Recently I decided to dive down the Hyprland rabbit hole. Rather than using an existing Hyprland config, I decided to build up my own environment from scratch. For simplicity, I opted to use Waybar to build a minimal-but-useful top bar. While Waybar has loads of great modules to choose from, I could not find a CPU graph module. So, I hacked one together myself, and it turned out pretty cool.

Waybar has great built-in modules for system monitoring, but they mostly (all?) show only the current state. I wanted something that would show a graph of the CPU usage over the last 60s. I’ve always admired how ‘docker’ uses braille characters to create a progress animation in a little 2x4 dot matrix. I decided to extend that clever trick and use a string of braille characters to draw a longer dot matrix; one large enough to render a small graph.

This is what I came up with:

Screenshot2
CPU history graph module

And here it is in the Waybar:

Screenshot1
CPU graph integrated into Waybar

The Implementation

You can find the full implementation in my dotfiles.
= = = = = = =
_What this exercise asks_:
- 1) Copy the part of the post on the Waybar CPU graph that begins at the words "Recently I decided" and ends after "a small graph.", switching "dot matrix" to "dot grid" wherever it occurs.
- 2) Print the entries line for line, beginning with the first entry and stopping after the line that contains "Dushanbe: 6:00 -> 4:51".

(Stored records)
= = = = = = =
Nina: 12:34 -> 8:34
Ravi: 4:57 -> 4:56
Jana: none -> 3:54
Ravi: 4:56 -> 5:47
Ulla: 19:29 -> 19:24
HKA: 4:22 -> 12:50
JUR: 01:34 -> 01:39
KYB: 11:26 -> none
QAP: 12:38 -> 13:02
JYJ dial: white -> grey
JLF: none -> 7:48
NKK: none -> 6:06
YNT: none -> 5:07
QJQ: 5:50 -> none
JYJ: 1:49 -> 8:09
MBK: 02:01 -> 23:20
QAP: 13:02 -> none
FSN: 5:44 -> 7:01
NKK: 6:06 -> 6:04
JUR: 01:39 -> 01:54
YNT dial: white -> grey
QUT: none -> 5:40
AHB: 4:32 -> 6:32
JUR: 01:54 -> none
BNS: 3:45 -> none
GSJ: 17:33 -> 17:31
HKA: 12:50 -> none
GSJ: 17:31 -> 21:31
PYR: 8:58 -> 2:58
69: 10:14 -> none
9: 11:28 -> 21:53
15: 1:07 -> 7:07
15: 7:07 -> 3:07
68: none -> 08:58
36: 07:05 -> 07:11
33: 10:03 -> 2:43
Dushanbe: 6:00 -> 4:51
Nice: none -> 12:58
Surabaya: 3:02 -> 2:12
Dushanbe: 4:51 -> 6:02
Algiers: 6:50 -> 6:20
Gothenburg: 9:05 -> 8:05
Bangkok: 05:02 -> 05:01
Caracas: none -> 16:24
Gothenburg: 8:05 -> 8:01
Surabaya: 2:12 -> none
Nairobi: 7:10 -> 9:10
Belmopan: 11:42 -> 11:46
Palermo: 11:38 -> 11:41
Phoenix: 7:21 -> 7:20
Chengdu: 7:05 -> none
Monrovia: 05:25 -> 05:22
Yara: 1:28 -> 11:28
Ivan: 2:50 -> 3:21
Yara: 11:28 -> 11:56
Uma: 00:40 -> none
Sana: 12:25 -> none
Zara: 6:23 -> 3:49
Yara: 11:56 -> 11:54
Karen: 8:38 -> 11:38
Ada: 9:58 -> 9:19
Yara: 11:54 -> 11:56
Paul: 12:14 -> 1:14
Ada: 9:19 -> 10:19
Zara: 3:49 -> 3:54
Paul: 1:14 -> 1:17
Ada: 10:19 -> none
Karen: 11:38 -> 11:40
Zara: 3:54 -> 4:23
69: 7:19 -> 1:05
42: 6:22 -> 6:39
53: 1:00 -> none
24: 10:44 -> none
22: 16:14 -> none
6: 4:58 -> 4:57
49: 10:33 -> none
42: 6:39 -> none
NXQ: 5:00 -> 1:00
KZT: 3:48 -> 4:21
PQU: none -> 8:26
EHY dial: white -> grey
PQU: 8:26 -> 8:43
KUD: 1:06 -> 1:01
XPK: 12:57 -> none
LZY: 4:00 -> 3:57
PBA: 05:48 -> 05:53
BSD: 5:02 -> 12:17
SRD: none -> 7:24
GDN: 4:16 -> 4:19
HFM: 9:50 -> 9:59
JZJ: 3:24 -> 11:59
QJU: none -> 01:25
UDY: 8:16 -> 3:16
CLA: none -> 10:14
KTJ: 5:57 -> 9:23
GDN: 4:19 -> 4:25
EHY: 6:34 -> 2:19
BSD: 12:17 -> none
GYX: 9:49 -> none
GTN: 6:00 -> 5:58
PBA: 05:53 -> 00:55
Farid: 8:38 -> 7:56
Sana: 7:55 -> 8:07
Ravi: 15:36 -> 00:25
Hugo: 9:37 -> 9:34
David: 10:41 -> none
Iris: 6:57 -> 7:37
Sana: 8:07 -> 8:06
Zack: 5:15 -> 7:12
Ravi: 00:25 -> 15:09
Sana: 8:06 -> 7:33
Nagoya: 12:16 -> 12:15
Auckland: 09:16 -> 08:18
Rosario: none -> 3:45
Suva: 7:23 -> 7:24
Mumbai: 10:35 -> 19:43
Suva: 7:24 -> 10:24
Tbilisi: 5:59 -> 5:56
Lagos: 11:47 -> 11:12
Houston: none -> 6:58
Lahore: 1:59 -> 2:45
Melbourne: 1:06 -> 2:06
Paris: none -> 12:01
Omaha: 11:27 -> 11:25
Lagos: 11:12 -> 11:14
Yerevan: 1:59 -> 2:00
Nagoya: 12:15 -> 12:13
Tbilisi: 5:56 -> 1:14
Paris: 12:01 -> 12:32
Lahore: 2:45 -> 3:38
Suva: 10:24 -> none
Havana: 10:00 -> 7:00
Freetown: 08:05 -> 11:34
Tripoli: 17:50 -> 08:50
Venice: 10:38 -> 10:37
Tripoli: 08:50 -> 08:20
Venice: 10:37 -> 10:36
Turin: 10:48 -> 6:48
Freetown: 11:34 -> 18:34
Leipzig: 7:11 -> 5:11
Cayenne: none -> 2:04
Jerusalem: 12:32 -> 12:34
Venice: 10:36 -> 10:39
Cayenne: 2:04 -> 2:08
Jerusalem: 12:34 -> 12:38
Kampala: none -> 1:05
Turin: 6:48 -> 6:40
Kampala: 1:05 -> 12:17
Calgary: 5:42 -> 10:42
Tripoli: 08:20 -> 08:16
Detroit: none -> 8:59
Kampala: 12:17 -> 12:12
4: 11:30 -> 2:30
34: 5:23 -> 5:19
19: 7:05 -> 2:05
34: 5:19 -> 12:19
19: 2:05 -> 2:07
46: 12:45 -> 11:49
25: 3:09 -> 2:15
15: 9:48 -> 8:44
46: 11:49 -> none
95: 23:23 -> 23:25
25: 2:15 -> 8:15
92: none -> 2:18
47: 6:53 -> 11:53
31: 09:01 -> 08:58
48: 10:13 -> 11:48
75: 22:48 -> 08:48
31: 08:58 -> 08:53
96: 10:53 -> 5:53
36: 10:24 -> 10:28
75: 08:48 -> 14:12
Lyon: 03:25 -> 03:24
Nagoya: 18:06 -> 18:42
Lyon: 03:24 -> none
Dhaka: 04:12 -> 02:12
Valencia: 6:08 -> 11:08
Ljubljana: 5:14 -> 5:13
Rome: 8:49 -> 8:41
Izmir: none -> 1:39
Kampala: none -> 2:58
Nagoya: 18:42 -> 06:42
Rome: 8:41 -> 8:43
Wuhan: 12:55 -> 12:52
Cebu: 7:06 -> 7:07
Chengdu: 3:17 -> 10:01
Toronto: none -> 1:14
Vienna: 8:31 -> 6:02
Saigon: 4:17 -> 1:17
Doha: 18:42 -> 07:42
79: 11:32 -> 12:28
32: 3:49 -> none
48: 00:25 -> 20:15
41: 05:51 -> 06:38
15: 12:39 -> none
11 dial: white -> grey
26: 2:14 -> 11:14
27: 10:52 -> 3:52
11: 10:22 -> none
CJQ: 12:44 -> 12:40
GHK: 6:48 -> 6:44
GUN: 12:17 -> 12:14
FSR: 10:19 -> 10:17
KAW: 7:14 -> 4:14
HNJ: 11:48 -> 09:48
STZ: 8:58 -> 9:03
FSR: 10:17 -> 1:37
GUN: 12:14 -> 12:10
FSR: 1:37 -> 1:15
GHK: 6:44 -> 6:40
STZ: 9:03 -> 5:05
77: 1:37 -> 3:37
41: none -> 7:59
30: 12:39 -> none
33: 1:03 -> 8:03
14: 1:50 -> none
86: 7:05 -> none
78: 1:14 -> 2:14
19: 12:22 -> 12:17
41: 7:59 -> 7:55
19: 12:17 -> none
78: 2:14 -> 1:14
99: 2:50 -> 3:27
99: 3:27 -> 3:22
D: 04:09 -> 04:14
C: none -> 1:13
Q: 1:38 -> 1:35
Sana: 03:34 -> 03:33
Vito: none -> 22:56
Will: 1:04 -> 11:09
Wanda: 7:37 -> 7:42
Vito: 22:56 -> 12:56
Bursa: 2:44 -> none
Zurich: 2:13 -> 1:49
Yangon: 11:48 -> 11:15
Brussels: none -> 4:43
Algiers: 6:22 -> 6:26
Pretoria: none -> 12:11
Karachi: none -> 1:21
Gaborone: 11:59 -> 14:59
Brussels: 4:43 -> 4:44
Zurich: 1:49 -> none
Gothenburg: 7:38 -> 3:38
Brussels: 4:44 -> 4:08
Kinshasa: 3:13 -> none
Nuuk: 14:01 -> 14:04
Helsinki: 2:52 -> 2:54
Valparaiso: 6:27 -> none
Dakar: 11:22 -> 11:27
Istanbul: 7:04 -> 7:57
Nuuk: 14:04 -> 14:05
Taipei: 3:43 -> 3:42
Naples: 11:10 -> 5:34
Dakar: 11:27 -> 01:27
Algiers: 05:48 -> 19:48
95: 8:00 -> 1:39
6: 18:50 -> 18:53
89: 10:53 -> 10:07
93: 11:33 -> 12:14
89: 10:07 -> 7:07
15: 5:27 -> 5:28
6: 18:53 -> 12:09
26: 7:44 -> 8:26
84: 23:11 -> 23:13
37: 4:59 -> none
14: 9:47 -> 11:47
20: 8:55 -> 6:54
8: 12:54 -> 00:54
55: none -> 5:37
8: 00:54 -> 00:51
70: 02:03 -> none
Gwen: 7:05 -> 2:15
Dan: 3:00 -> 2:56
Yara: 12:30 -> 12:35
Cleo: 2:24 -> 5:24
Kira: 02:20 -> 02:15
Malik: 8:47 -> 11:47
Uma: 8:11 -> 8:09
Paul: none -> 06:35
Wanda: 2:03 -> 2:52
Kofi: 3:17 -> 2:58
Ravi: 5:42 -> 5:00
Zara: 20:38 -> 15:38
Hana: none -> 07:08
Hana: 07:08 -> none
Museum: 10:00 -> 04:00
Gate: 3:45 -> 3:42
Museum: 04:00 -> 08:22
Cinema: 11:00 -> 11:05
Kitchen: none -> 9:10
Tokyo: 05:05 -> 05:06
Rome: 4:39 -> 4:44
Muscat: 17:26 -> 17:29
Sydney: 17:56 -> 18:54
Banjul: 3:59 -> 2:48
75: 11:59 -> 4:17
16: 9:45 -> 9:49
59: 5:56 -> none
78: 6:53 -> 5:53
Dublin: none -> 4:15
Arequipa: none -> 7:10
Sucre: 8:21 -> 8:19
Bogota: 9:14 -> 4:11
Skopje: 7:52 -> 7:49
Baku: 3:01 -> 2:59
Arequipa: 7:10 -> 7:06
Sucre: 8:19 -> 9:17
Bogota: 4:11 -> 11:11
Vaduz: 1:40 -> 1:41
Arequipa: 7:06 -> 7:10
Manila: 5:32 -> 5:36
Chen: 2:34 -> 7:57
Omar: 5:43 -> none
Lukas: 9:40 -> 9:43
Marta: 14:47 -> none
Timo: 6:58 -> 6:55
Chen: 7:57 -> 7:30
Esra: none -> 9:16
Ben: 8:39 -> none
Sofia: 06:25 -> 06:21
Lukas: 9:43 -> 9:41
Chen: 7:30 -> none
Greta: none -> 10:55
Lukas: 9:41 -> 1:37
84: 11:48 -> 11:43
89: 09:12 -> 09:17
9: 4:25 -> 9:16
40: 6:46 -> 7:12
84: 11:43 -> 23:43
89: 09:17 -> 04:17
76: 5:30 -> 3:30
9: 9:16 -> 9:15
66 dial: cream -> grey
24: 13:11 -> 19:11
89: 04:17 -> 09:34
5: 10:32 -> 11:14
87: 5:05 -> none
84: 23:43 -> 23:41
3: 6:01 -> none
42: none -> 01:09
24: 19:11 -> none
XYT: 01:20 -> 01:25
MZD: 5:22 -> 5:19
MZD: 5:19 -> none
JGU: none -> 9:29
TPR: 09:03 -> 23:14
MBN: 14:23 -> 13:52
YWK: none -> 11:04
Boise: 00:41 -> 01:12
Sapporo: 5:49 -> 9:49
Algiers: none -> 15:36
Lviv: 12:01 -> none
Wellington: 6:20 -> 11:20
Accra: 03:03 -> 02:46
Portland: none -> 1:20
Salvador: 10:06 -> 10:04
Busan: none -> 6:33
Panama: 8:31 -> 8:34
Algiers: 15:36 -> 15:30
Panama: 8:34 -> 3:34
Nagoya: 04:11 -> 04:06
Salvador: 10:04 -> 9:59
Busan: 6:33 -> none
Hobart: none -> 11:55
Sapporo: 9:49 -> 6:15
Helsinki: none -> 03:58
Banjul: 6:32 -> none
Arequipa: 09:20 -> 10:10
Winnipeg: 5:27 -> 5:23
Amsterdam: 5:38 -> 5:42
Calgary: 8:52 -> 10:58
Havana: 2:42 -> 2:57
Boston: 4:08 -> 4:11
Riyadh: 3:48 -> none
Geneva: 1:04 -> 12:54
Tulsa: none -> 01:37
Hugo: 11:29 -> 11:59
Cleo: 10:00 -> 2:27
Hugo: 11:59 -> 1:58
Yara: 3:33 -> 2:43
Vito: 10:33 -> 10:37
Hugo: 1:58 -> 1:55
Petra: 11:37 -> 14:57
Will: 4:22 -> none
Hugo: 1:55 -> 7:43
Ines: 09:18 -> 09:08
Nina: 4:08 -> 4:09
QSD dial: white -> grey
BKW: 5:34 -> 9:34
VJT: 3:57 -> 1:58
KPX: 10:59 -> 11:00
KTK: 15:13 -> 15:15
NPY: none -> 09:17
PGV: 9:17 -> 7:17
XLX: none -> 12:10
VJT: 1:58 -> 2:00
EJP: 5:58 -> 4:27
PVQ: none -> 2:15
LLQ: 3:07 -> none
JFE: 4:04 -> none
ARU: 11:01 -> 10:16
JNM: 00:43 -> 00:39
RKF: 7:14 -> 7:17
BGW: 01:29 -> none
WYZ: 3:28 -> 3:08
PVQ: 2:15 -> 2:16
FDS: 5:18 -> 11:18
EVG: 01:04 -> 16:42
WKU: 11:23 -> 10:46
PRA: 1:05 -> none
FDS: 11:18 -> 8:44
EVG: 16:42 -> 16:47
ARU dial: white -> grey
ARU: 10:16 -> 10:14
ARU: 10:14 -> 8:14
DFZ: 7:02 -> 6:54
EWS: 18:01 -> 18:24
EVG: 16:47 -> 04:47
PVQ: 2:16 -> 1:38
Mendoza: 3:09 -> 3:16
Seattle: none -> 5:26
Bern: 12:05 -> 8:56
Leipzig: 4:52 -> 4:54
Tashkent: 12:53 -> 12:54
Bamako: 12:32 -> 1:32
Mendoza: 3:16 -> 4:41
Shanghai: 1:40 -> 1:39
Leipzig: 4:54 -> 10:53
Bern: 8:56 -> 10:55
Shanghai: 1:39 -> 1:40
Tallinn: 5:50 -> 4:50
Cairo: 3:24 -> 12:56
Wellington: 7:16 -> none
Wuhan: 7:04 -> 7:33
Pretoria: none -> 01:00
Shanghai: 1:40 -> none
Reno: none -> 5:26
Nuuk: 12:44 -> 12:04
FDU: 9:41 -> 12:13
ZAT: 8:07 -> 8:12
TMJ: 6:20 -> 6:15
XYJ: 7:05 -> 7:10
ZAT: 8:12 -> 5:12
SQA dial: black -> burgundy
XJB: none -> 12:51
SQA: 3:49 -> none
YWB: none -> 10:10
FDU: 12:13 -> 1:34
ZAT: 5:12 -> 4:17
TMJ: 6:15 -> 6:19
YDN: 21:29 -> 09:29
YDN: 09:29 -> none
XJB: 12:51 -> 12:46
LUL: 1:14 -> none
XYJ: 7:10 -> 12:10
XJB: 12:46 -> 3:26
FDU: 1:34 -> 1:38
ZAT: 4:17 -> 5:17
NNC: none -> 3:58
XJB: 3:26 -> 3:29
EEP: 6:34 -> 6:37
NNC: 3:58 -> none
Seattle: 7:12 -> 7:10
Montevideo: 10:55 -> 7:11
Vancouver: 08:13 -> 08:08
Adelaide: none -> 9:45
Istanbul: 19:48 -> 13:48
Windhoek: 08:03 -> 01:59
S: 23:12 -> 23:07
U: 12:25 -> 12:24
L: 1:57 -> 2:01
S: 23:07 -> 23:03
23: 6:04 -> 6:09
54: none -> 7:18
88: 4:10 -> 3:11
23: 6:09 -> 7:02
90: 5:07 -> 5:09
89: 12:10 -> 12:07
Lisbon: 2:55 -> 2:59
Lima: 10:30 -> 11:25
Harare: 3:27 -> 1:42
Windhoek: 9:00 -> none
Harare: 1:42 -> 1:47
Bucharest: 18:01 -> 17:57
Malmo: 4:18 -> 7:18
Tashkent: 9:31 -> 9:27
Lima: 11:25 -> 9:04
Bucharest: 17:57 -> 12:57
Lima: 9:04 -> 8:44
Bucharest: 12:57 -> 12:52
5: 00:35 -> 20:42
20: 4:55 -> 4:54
= = = = = = =
_Results of the exercise_:
- 1)
Recently I decided to dive down the Hyprland rabbit hole. Rather than using an existing Hyprland config, I decided to build up my own environment from scratch. For simplicity, I opted to use Waybar to build a minimal-but-useful top bar. While Waybar has loads of great modules to choose from, I could not find a CPU graph module. So, I hacked one together myself, and it turned out pretty cool.

Waybar has great built-in modules for system monitoring, but they mostly (all?) show only the current state. I wanted something that would show a graph of the CPU usage over the last 60s. I’ve always admired how ‘docker’ uses braille characters to create a progress animation in a little 2x4 dot grid. I decided to extend that clever trick and use a string of braille characters to draw a longer dot grid; one large enough to render a small graph.

- 2)
Nina: 12:34 -> 8:34
Ravi: 4:57 -> 4:56
Jana: none -> 3:54
Ravi: 4:56 -> 5:47
Ulla: 19:29 -> 19:24
HKA: 4:22 -> 12:50
JUR: 01:34 -> 01:39
KYB: 11:26 -> none
QAP: 12:38 -> 13:02
JYJ dial: white -> grey
JLF: none -> 7:48
NKK: none -> 6:06
YNT: none -> 5:07
QJQ: 5:50 -> none
JYJ: 1:49 -> 8:09
MBK: 02:01 -> 23:20
QAP: 13:02 -> none
FSN: 5:44 -> 7:01
NKK: 6:06 -> 6:04
JUR: 01:39 -> 01:54
YNT dial: white -> grey
QUT: none -> 5:40
AHB: 4:32 -> 6:32
JUR: 01:54 -> none
BNS: 3:45 -> none
GSJ: 17:33 -> 17:31
HKA: 12:50 -> none
GSJ: 17:31 -> 21:31
PYR: 8:58 -> 2:58
69: 10:14 -> none
9: 11:28 -> 21:53
15: 1:07 -> 7:07
15: 7:07 -> 3:07
68: none -> 08:58
36: 07:05 -> 07:11
33: 10:03 -> 2:43
Dushanbe: 6:00 -> 4:51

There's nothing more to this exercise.